この頃から、日米開戦を念頭に考えていたに違いないでしょう。

山本から作戦実施計画を任された大西瀧治郎、源田実らは困難を極める中、なんとか実施計画をまとめ上げます。
そして、奇襲攻撃成功のため、「月月火水木金金」の猛訓練を行います。

しかし、このハワイ奇襲攻撃は「危険すぎる」として作戦を統括する軍令部から猛反対を受けます。

作戦を統括する永野修身 軍令部総長が反対します。

真珠湾奇襲攻撃は、
投機的要素が強すぎる。
作戦実施予定の最高指揮官である南雲忠一 第一航空艦隊司令長官も猛烈に反対していました。

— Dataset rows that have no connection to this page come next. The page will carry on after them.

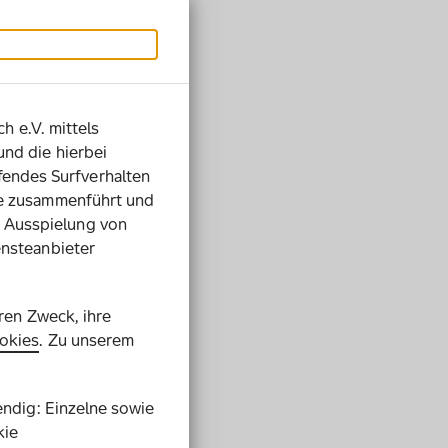
h e.V. mittels
und die hierbei
endes Surfverhalten
rie zusammenführt und
 Ausspielung von
ensteanbieter
hren Zweck, ihre
okies
. Zu unserem
endig: Einzelne sowie
kie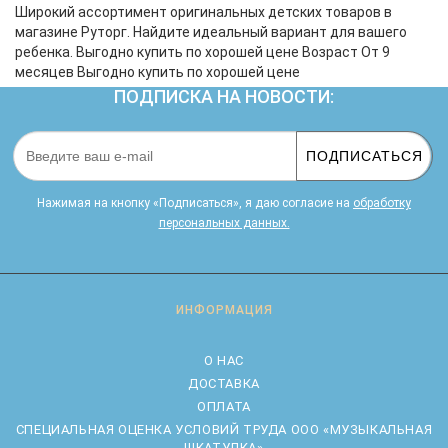
Широкий ассортимент оригинальных детских товаров в
магазине Руторг. Найдите идеальный вариант для вашего
ребенка. Выгодно купить по хорошей цене Возраст От 9
месяцев Выгодно купить по хорошей цене
ПОДПИСКА НА НОВОСТИ:
ПОДПИСАТЬСЯ
Нажимая на кнопку «Подписаться», я даю cогласие на
обработку
персональных данных.
ИНФОРМАЦИЯ
О НАС
ДОСТАВКА
ОПЛАТА
CПЕЦИАЛЬНАЯ ОЦЕНКА УСЛОВИЙ ТРУДА ООО «МУЗЫКАЛЬНАЯ
ШКАТУЛКА»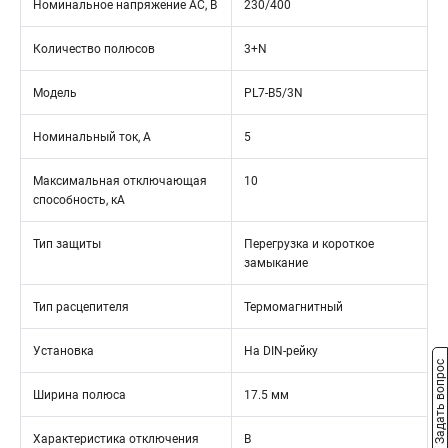
Номинальное напряжение АС, В
230/400
Количество полюсов
3+N
Модель
PL7-B5/3N
Номинальный ток, А
5
Максимальная отключающая
10
способность, кА
Тип защиты
Перегрузка и короткое
замыкание
Тип расцепителя
Термомагнитный
Установка
На DIN-рейку
Задать вопрос
Ширина полюса
17.5 мм
Характеристика отключения
B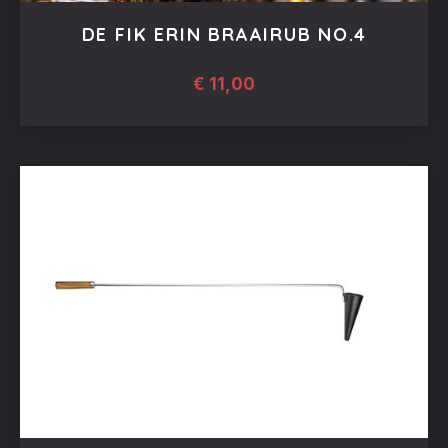
DE FIK ERIN BRAAIRUB NO.4
€
11,00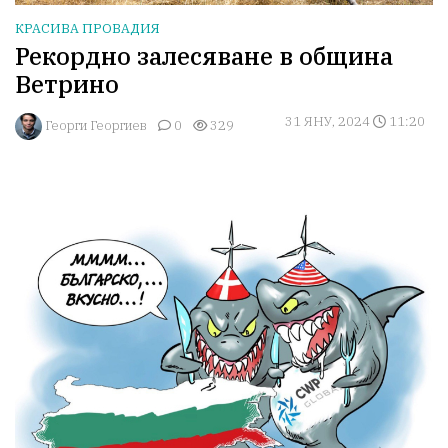
КРАСИВА ПРОВАДИЯ
Рекордно залесяване в община
Ветрино
31 ЯНУ, 2024
11:20
Георги Георгиев
0
329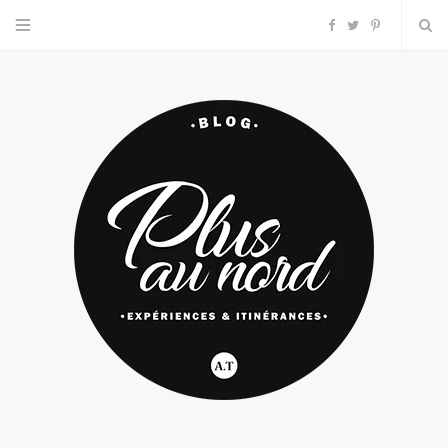
F
T
P
a
w
i
c
i
n
e
t
t
b
t
e
o
e
r
o
r
e
k
s
t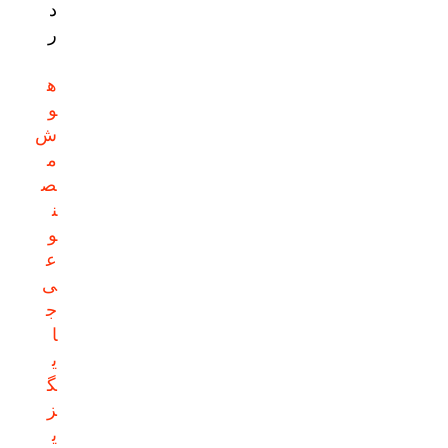
د
ر
ه
و
ش
م
ص
ن
و
ع
ی
ج
ا
ی
گ
ز
ی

そもそも米太平洋艦隊の総本部のハワイへ近づくことすら容易ではないのです。



悟られないようにこっそりと大部隊で近づいて、
米海軍と基地を奇襲攻撃をしろ!
航空に関しては素人同然の南雲司令長官を補佐する、南雲機動部隊の草鹿龍之介 第一航空艦隊参謀長。





そんな無茶なこと、出来るわけないだろう!
山本長官は一体何を考えているんだ!



そう。
無理!
草鹿参謀長もまた、真っ向から反対します。
連合艦隊へ作戦を指示する軍令部の事実上の最高意思決定者である伊藤整一次長。





こんな無茶な案を、
裁可することはできない。
山本長官以外、皆が猛反対です。



山本長官は博打が好きだから、
こんな投機的なことを考えるのだ。



日本海軍の虎の子の空母を全部ハワイに行かせて、
やられてしまったらどうするんだ?
みな、どうあっても賛成しません。


軍令部が同意しなければ、「作戦実行部隊」に過ぎない連合艦隊はハワイ奇襲攻撃を実施することは、許されません。
米国と断絶・戦争となった時には、米国に大きく依存していた軍需物資の確保が喫緊の課題です。
なかでも、ほとんど「米国に頼っており、内地(日本本土)でほとんど産出しない原油」の確保は最優先です。



ハワイ奇襲攻撃なんて無茶なこと言ってないで、
南方を攻撃・占領して、早く原油を確保して下さい。



危険なことは百も承知だ。
しかし、これをしなければ米海軍には勝つことは絶対にできない。



米海軍に勝つのは、通常のやり方では、絶対に不可能なのだ。
山本五十六長官には、「真珠湾奇襲攻撃こそ日本の生きる道」という信念がありました。



通常の手段では、
ハワイ奇襲攻撃の了承を得ることは不可能。
悟った山本長官は、遂に奥の手を考えます。
その「奥の手」は組織、とりわけ軍においては「禁じ手」とも言える事でした。



この手しかないが、これを使って良いものか。
山本長官は懊悩し、悩みに悩んだ事でしょう。
悩み抜いた挙句、山本五十六は米国と対峙するため、あえて「禁じ手」を使う事を決意します。



この手は、本当は禁じ手だ。



本意ではないが、この手を使うしかない。


山本長官は、海軍省及び軍令部幹部に伝えました。



ハワイ奇襲攻撃を了承頂けないなら、
私は連合艦隊司令長官を辞任します。